俺がここにいるのは体育館の細工でわかっていたと思う。

しかし、ここに悪平等、理外点がそろっていることは予想外だったのでしょう。

 

『よう、びっくりしたか?』

 

おそらく善吉の前に車いすで座っているであろう俺は善吉にそういう。

目が見えないせいでほかの人員の位置がわからないのが不満だ。

姫ちゃんだけは俺の後ろで車いすの取っ手を握っているのがわかる。

分かる理由は、愛だ。

 

「どうしたんだよ、全員そろって。新しい敵が現れたとかでも言うのか?」

 

何と勘の鋭い。その通り、新しい敵が現れた。

名前は獅子目言彦(ししめいいひこ)、安心院さんに軽く一億回ほど勝ったとかいう人物だ。

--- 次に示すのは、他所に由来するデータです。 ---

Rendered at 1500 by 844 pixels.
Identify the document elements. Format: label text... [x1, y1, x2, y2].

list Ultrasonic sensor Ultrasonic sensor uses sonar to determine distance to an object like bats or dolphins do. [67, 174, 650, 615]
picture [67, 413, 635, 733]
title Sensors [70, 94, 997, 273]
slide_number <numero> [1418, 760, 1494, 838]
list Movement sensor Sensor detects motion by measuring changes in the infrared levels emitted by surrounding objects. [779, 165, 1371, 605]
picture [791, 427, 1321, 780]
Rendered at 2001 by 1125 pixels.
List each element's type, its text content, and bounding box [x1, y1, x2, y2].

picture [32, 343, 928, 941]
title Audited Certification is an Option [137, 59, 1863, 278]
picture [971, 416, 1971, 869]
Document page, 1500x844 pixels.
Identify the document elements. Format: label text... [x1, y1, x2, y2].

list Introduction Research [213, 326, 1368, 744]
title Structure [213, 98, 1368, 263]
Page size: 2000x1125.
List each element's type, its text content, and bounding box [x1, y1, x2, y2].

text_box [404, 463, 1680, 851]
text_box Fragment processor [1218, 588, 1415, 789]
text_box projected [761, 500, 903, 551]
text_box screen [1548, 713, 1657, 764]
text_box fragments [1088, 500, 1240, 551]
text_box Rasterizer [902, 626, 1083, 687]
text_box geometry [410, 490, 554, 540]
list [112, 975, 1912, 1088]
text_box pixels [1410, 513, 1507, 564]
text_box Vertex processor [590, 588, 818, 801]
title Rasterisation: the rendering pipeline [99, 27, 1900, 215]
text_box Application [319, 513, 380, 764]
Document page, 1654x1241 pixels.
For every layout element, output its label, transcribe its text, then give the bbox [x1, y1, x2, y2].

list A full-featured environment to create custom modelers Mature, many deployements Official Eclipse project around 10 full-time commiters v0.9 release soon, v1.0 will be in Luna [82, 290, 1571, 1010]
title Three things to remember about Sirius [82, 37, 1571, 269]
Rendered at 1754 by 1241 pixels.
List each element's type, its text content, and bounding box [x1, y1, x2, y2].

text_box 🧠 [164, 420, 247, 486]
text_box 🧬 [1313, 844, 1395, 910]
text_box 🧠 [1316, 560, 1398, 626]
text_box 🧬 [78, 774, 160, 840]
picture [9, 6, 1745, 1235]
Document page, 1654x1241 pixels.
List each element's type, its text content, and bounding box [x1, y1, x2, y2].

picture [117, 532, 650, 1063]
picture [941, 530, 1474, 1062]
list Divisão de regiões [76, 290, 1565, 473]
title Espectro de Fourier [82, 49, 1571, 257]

外見はまさしく鬼といえる外見。安心院さんのように、人外と言えど人の体とはいいがたい。

 

『その通りだよ善吉。このシーズンが終わった後、

すぐに起こるイベントによって、また新しく敵が出てくる』

 

「安心院さんやお前らがいるなら、大丈夫なんじゃねーのか?」

 

『ほとんど(・・・・)はね』

 

俺の答えに善吉が息を詰まらせた。

俺に勝てるやつの姿が想像できなかったのだろう。

正直、俺も負ける相手と言うのは今のところ先日のアランくらいだ。

 

『ただ、今のところ、俺達理外点は不確定だ。

戦ったわけじゃないから実は勝てるかもしれない』

 

「そうか……あれ? でもなんでここに集まってるんだ?」

 

『ああ、今回の目的は二つなんだ。安心院さん』

 

「おっけー」

 

安心院さんの上履きが床をこする。

漫画でよく聞く、髪がなびく音がした。

また何かのスキルで持つ使ったんだろうか。

 

「安心院さんの! これで安心言彦対策ー!!」

 

『「「「おー!!!!」」」』

 

目の前に女教師姿の安心院さんが浮かぶようだ。

安心院さんであろう人の靴音はヒールに変わり、

保健室においてあるホワイトボートにマジックが滑る音がする。

 

「言彦って言うのはボクの昔の敵でね、一億回ほど負けたことがある。

今回は、善吉君を彼に勝てるように、改造しようという試みさ!」

 

ボードに何かが当たる音がする。音からしてペンをボードにぶつけた音。

 

「やることは零君が言ったように主に二つ!

一つ目、善吉君のスキルを強化し、出来るだけ零君レベルまで引き上げ、

言彦に対抗できるであろうレベルに上げる」

 

もう一度ペンがボードを走る。

 

「二つ目、もう一つこの間戦った言葉使い達の、

言葉使い(スタイル)を覚えてもらう」

 

「言葉使い? でも、今のシーズンが終わったらってもうすぐだぜ?」

 

その通りさ。でも、此処には常識にとらわれなさすぎる六人がいるんだ。

それくらいの時間はどうとでもしよう。

 

『まぁなんにせよ、今の弱体化した俺と互角くらいにはするつもりだから』

 

俺は善吉にそう告げる。

今回に主に活躍してもらうのは終姉弟だ。

俺の能力は、元のものをいじくるのは得意だが、

どうも一から作るのは単純でない限り創の方が使いやすいようだ。

 

『じゃあ、まずはその兎をベッドに寝かせて』

 

「あ、おお」

 

ベッドに誰かが収まる音がした。

まず一番に口を開いたのは善吉だ。

 

「あ、そうだ。強化するなら俺の今のレベルも計った方がいいんじゃないか?」

 

「そうだね、そうしようか」

 

善吉の案に賛成した安心院さんが、俺に向けて頼むよと言ってくる。

俺は能力を発動し、保健室内をいじくり廻し、部屋の床と壁を大きな広場ほどにまで引き延ばした。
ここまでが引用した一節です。